Rest: During the first 3 days you should rest with your leg elevated as much as possible. You can then generally increase your activity, guided by your pain and swelling.
Ice: For the first week you should try to ice your knee 3 times a day for 20 minutes. After this time ice the knee following exercise and at the end of the day until your swelling reduces.
Compression: You will usually have a Tubigrip stocking around your knee. Sometimes you will have a bandage. The bandage can be replaced by a compression stocking on the day after surgery. The compression stoking should be worn during the day until your swelling reduces (usually about 2-4 weeks)
Elevation: Elevating the leg will assist in reducing swelling.
Will I need crutches?
Unless otherwise instructed you can place as much weight on the leg as comfortable with the help of crutches for the first 2 to 3 days following surgery.
To start with, the pattern of walking is ‘crutches, bad leg, good leg’. Once you are more comfortable, the crutches and operated leg go forward together. You may find it easier to use just one crutch. Use it with the opposite arm i.e. for a left knee operation; use the crutch with your right arm.
To manage steps with crutches, use the following guide:
- UP good leg, bad leg, crutches
- DOWN – crutches, bad leg, good leg
If you already have your own crutches you can take them to hospital with you, otherwise the hospital will organise these for you.
You will usually have a post-operative appointment booked to see your surgeon approximately two weeks after surgery.
Your appointment information is on your admission letter.
Please call Melbourne Hip and Knee if you are unable to locate this information.
How long is the recovery after an ACL reconstruction?
After an ACL reconstruction, you are encouraged to begin bending and straightening the knee immediately.
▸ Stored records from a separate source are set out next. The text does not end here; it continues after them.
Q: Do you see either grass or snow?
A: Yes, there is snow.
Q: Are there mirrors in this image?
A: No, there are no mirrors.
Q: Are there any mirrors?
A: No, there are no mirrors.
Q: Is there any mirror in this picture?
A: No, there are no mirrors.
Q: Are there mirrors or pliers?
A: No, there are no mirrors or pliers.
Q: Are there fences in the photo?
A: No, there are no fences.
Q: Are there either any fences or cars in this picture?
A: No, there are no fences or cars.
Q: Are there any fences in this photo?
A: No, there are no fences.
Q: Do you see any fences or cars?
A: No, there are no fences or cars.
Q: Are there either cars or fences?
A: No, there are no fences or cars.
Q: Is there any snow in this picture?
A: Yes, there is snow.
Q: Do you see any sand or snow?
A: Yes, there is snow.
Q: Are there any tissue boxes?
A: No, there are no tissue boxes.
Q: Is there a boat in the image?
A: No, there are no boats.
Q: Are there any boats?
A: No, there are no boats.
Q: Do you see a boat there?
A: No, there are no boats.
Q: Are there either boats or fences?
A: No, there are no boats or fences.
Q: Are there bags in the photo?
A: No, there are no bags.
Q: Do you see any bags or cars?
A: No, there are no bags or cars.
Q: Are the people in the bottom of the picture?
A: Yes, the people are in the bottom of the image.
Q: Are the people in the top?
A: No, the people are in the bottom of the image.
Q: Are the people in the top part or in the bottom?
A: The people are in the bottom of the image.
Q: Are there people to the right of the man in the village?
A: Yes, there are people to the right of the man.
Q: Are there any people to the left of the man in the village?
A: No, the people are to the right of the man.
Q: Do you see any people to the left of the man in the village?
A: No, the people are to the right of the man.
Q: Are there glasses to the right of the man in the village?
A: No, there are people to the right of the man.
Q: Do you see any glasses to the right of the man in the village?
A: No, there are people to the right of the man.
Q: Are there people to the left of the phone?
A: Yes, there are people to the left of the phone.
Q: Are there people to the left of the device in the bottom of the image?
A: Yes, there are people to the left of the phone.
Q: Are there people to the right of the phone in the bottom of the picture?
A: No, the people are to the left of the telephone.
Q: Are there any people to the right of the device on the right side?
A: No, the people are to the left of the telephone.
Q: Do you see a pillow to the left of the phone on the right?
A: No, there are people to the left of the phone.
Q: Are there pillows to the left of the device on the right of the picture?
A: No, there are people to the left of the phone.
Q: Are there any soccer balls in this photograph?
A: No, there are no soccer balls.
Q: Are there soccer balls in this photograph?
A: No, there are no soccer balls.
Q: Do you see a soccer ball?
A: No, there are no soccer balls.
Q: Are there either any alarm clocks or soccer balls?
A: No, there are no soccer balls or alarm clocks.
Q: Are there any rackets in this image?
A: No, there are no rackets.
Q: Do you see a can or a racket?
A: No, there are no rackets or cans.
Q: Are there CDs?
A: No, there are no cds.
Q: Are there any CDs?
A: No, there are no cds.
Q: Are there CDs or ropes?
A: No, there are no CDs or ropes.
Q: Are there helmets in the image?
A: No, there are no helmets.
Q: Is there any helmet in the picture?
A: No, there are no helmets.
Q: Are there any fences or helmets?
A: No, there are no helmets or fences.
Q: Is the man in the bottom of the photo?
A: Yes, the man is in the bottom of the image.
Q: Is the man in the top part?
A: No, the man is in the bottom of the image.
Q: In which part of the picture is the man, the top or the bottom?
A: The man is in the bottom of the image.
You will be able to be discharged from hospital the morning after your operation.
You will be able to walk on the operated leg but will need crutches for 1-2 weeks.
It is very important that you attend physiotherapy sessions regularly and do the exercises daily. Your physiotherapist will monitor your progress and increase your exercises accordingly and guide you back to sport and will also teach you strategies to minimize the risk of further ACL injuries. The rehabilitation after an ACL reconstruction occurs over a long time.
Returning to activity
Driving: If you have had your left knee operated on and you drive an automatic car then you can drive when you are off all painkillers and you can easily get in and out of the car. If you have your left knee operated on and you drive a manual car you need to ensure that your knee is strong enough to use the pedals safely.
If you have your right knee operated on, your knee needs to be strong enough and move well enough, to quickly change pedals and push hard on the brake to perform an emergency stop. This can take one to two weeks.
Work: The amount of time you will need to take off work depends on the type of work you do. For desk-based jobs, you will need 2 weeks off. If your job involves heavy manual labour, you may require 2-3 months of leave.
Sport: It will take 3-4 months before you can cycle or jog and it can take 9-12 months to return to sport. It is important not to try to get ahead of the rehabilitation program as this may cause the graft to stretch out or rupture.